On May 12, my partner and I had a civil union ceremony in our New Jersey home. It was small but felt very big. It was just the two of us, our three kids and two dear friends. After 24 years together, we finally have a legitimate anniversary.
But like many things in life, there has been a ripple effect. The comments and reactions of our friends, gay and straight -- those who consider themselves progressive -- were a wake up call to us.
"Now, you're married -- just like us," our straight married friends say with a big smile. We correct them. Over and over and over again. We talk about the difference between state and federal protections. We talk about not sharing social security protections and inheritance. And then we wait for the "aha." They do not disappoint. Their jaws drop and then you see a hint of embarrassment that they didn't know. Outrage follows.
What the hell is going on? How can we ever hope to change hearts and minds when our own choir doesn't have the sheet music?
My partner was part of the management team that launched LOGO, Viacom's lgbt channel. She loves that LOGO is a basic cable network and that reaches both gay and straight. But she often found herself educating even her gay colleagues in the offices and cubicles around her. For young staff members, it was often a lack of understanding of our movement's history along with a certain complacency. For straight staff members it was often the reality of second-class citizenship. She'd come home wide-eyed and upset. Eileen was handing out sheet music to folks who should have known the song by heart.

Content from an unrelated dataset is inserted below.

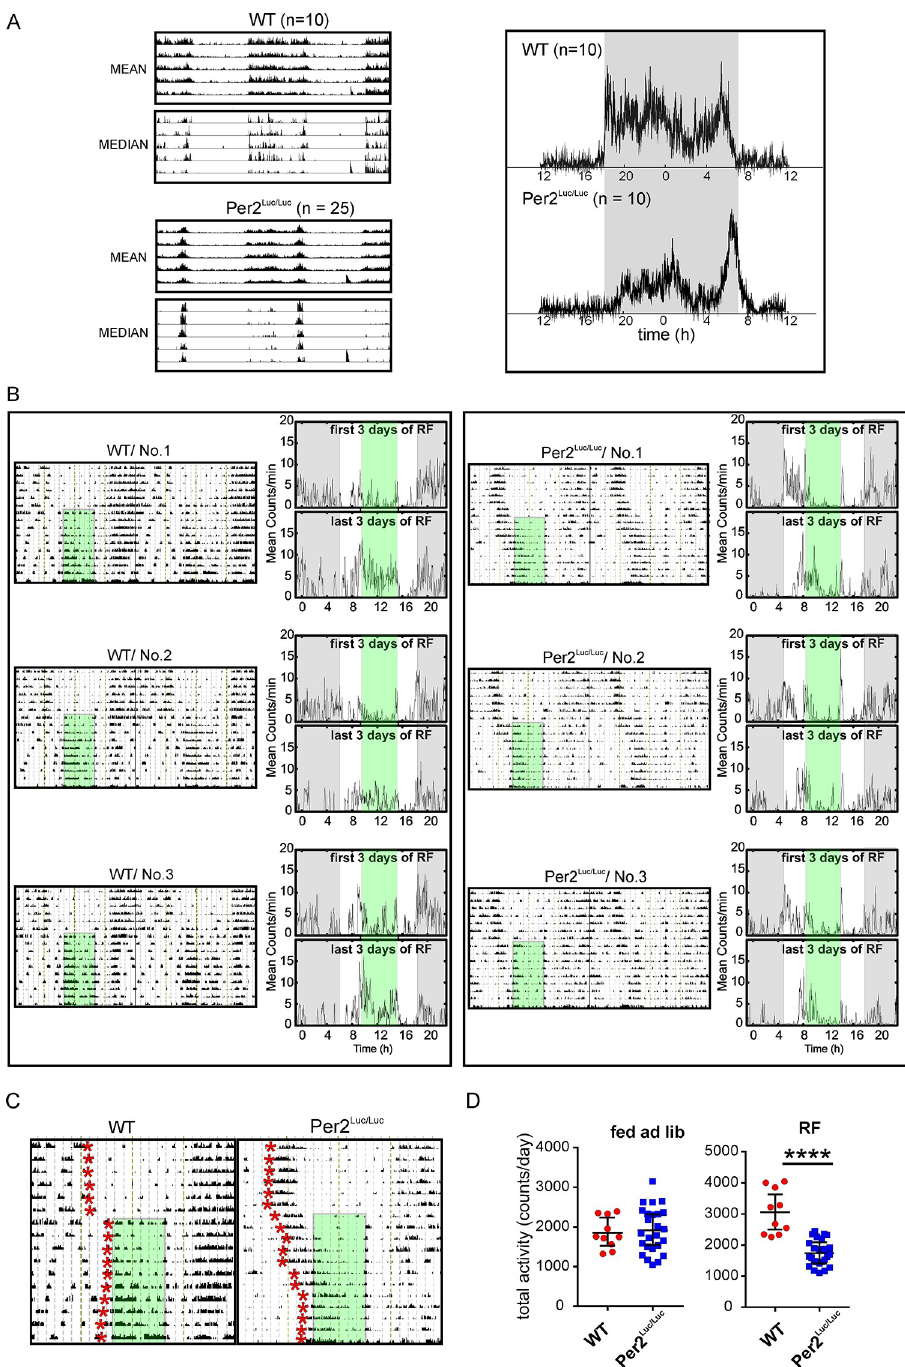
Fig 6. Entrainment of OFA with restricted food availability during the subjective day (RF). A. Activity profiles of mice entrained to LD12:12 cycles. Left panels: group-accumulated actograms of WT (n = 10) and mPer2 Luc/Luc (n = 25) mice calculated as activity average (upper pair) or median (lower pair). The short activity bout (red arrow) during the last inactive period (at ZT9) is the reaction to the first food removal at the beginning of the RF schedule. Right panels: group-composite daily activity profiles for 10 animals/genotype over the interval shown to the left. B. Representative double-plotted activity records from WT and mPer2 Luc/Luc animals in LD and exposed to RF for 10 days (green area). For each animal the raw activity recordings are shown in the actogram on the left, and the average activity profiles for the 1 st three days and last three days of RF are shown on the right. C. Representative single plotted actograms (from records in B, No.1 WT and No. 1 mPer2 Luc/Luc ) demonstrate genotype specific differences in the mode of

I saw another example of this last week -- this time on the editorial page of The Washington Post. "The Sky Isn't Falling," the Post proclaims. The Post points to a change in public opinion and the fact that the opposition in Massachusetts could not rally its troops to get sufficient votes to put a referendum on the 2008 ballot to amend the state constitution to pre-empt marriage rights for same sex couples. It's a great piece with an alarming twist. The editor neglected to check the paper's own Style Guide that clearly states that the words 'gay and lesbian' are to be used instead of the clinical and dehumanizing "homosexual." Good intention that ultimately reinforces what the opposition loves -- to refer to us with one of their favorite words. The one they believe implies disorder.
During my decade of service as the executive director of GLAAD, I spoke a lot about reaching the swing middle -- the most influential Americans who are on the fence about us. We call them "moveable." But we will only move them if we educate them. And ourselves.
Maybe we have misled people into thinking we have things we don't really have. Maybe we haven't been smart enough with the media. Maybe it's not easy to tell a progressive they don't know everything. There are a lot of 'maybes' but one thing I know for sure. The lgbt community has got to work harder. We have got to get the facts straight. We've got to educate ourselves so that we can arm our friends and allies with the facts they need to go to bat for us. We can take absolutely nothing for granted.
Eileen and I found ourselves arming our own kids with the facts as we planned for our ceremony. We had to tell them that this is not really what everyone else has. They were stunned but they got it. Kit spoke at our service:
"This isn't really considered marriage but this is what we've got."
GLAAD will no doubt reach out to The Washington Post for its violation of its own style guide. But who among us will take responsibility for the well-intentioned and the ill-informed? For those who stand with us in their hearts and in theory but can't make the case on our behalf? And what about members of our own community?
The straightest thing about us better be our facts.